Moogfest: Remembering Robert Moog

Moogfest, a celebration of music made with the unique and wonderful Moog synthesizer, just wrapped in Asheville, NC, the place inventor Bob Moog called home for the last 30 years of his life.

moogfest

The New York Times‘ lead music critic Jon Pareles has written an excellent account of the three-day festival, which you can read here, but I thought fans of Moog music might enjoy the liner notes written in 1999 by Bob for the first (and only) disinformation CD, Best Of Moog: Electronic Pop Hits From The 60’s & 70’s:

We began making electronic music instruments in 1964 and began calling them “synthesizers” in 1967. Back then, most of our customers were experimental composers in universities and conservatories. Their music was “at the fringe”, to say the least. Meanwhile, out in the mainstream of our musical culture, record producers and performing musicians tended to think of the Moog Synthesizer as an instrument that could make funny sounds, but you couldn’t make “real music” with it.

best of moogBut not all musicians were so shortsighted. Moog’s second synthesizer customer ever was Eric Siday, a New York composer who specialized in radio and television commercials. Siday’s “five-second compositions”, which he performed on his Moog Synthesizer, were heard by millions of listeners and viewers across the land. During the same period, in midtown Manhattan, Jean-Jacques Perrey and Gershon Kingsley were working out the moves to produce music directly on multi-track tape, using conventionally recorded sounds along with their Moog Synthesizer. And, just a few blocks away, Dick Hyman was applying his formidable keyboard skills to his brand new Moog synth. Hyman’s record “MOOG”, and Perrey/Kingsley’s record “The In Sound from Way Out” were two of the earliest albums that demonstrated that, yes, you could indeed make “real music” with a Moog Synthesizer.

Meanwhile, the Beatles and the Rolling Stones were enjoying enormous popularity, the Grateful Dead were rising fast, and listeners everywhere were developing a taste for new sounds. By the end of 1968, Columbia Records had introduced a whole series of experimental and electronic music. They called the series “M.O.O.T.”, for “Music Of Our Time.” Included in that series was Switched-on Bach, a recording of the music of J. S. Bach, realized by W. Carlos entirely on the Moog Synthesizer. Switched-on Bach went on to become one of the largest-selling classical albums of all time.

For us, 1969 was the year of “The Moog Record”. The popularity of Switched-on Bach, plus other synthesizer records that had been released, captured the attention of the mainstream record producers. We received dozens of orders for large synthesizers. At one point, we had a nine-month order backlog.

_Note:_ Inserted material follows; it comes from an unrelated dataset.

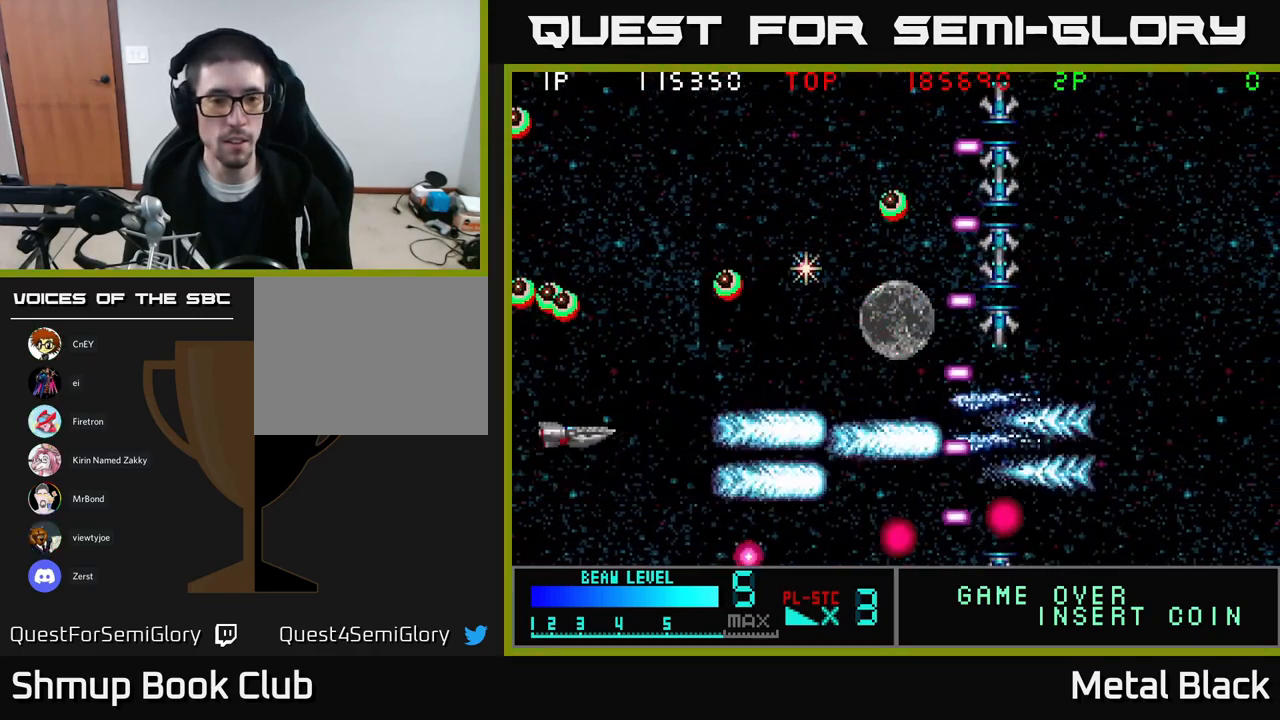
{"buttons": ["A", "DPAD_UP", "DPAD_LEFT"], "events": [[17, "A", "up"], [67, "A", "down"], [201, "DPAD_RIGHT", "down"], [217, "A", "up"], [267, "DPAD_RIGHT", "up"], [284, "A", "down"], [417, "A", "up"], [434, "DPAD_LEFT", "down"], [467, "A", "down"]]}
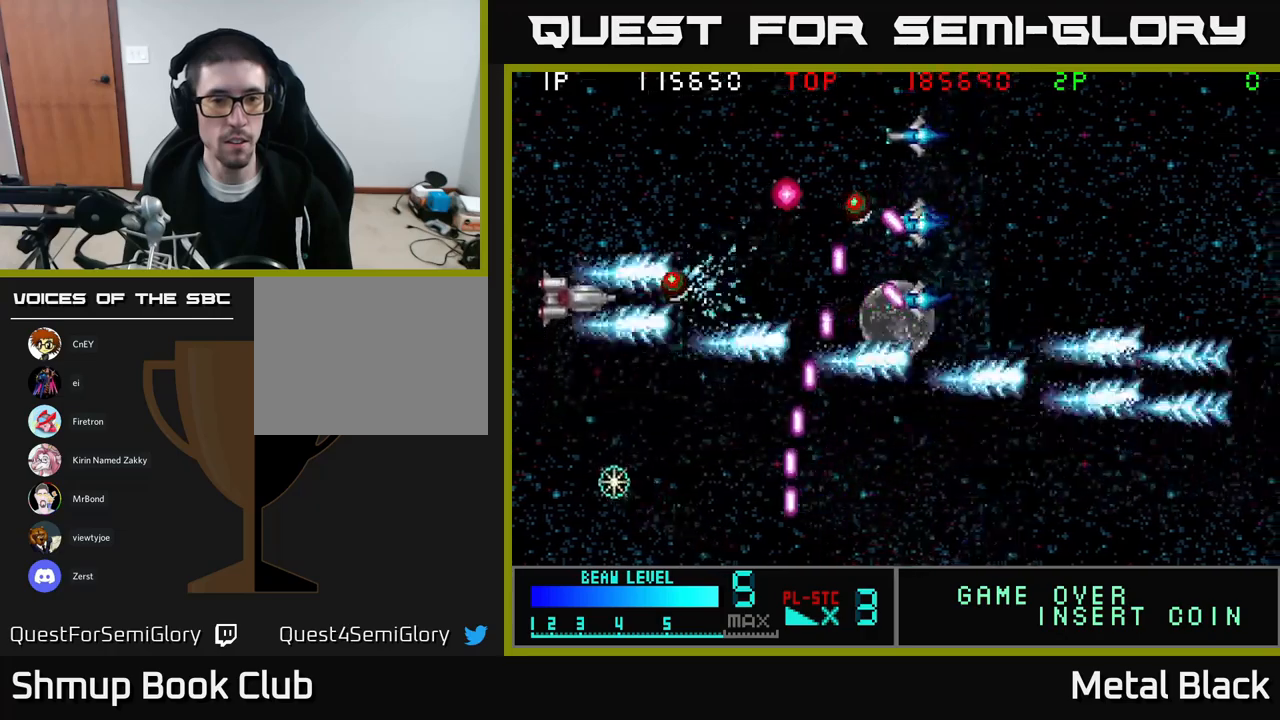
{"buttons": ["DPAD_UP", "DPAD_LEFT"], "events": [[17, "DPAD_LEFT", "up"], [133, "A", "up"], [183, "A", "down"], [300, "DPAD_RIGHT", "down"], [333, "A", "up"], [367, "A", "down"], [367, "DPAD_RIGHT", "up"], [450, "DPAD_LEFT", "down"], [500, "A", "up"]]}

The “Moog Records” began to hit the street: Moog Groove; Moog Plays the Beatles; Moog Power; Country Moog; and on and on. Our small factory was *very* busy. We were invited to stage a synthesizer concert in the garden of the Museum of Modern Art in New York City, which was attended by some four thousand listeners. We were commissioned to build four programmable performance synthesizers for Gershon Kingsley’s First Moog Quartet. And of course, our company made it onto the pages of several national news magazines.

Most of the cuts on this CD come from the short but exciting period from 1968 to 1970. They’re from selected “Moog Records” of the late sixties. They’re part of the white-hot musical-cultural revolution that characterized the period. At the time they were released, they were strikingly novel. Today, we’re accustomed to hearing synthesizers, so the cuts sometimes tend to sound, well, quaint. But they’re all authentic late ’60’s, pure and simple. I hope you enjoy them.